She adds: ‘I personally can’t see an issue with it. It’s important for partners to be involved in the pregnancy so that they get to bond and be there. Not everyone can afford private scans, and some private scan places are sneakily upping prices as they know people are more likely to book right now.
‘It’s not fair that partners are missing out on such special moments with their baby.’
Ellie Carey is 24 and her husband, also named Connor, is 27. They are expecting their second baby.
Ellie, from Crawley, is 26 weeks pregnant.
‘We found out we were expecting a week before lockdown’, said Ellie.
‘Lockdown started on my son’s first birthday. I was told by work to stay at home.
‘In this time, the care for maternity changed significantly due to Covid-19. I am under consultant care, but I still haven’t met or even spoken to my consultant.
‘Luckily I am under a specialist midwifery team and my GP has been calling regularly to see how I am.
‘I’ve had to start cognitive behavioural therapy (CBT) due to anxiety, which has been made worse by lockdown – but also from trauma of my past pregnancy.’
Ellie’s husband, Connor, hasn’t attended any scans. He has had to wait outside in their car for both the 12 and 20-week scans.
Heartbreakingly, a scan is how the couple found out that their first baby had died – so Ellie’s anxiety around scans is high.
After chatting to her midwife about how going through the 12-week scan alone caused her so much distress, her midwife insisted she join Ellie for the 20-week scan so that she wasn’t on her own.
Ellie also had to wear a face mask for the 20-week scan.
She said: ‘We haven’t booked any private scans yet as I am meant to have growth scans to monitor my baby towards the end of the pregnancy, so we want to see if the guidelines change.
‘Connor always adored attending scans with our son. He has said he found the 12-week scan the hardest because I wasn’t even allowed to video call him, he just had to wait to hear how everything was.
‘I was also gone for quite a while so that didn’t help. I absolutely hated leaving him in the car.’
Ellie says she and Connor are a very strong couple, but Connor has ‘certainly found it hard bonding with baby’ when he hasn’t been allowed to attend scans.
Ellie told us: ‘He is finding the discussion of names quite hard and choosing baby clothes.
‘It doesn’t help that I have an anterior placenta so her movements are hard to feel from the outside.

Data shown |
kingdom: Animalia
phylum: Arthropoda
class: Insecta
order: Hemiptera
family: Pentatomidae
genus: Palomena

Assignment 1 |
Answer these questions from the text:
(a) How many weeks pregnant is Ellie?
(b) Where did Connor wait during the 12 and 20-week scans?
(c) Who went with Ellie to the 20-week scan?
Assignment 2 |
From the passage of the text that runs from "In this time, the care for maternity changed" to "trauma of my past pregnancy," list every form of care or treatment Ellie says she is receiving.

Exercise answer 1 |
(a) 26 weeks.
(b) Outside in their car.
(c) Her midwife.

Exercise answer 2 |
- Consultant care
- Care from a specialist midwifery team
- Regular calls from her GP
- Cognitive behavioural therapy (CBT)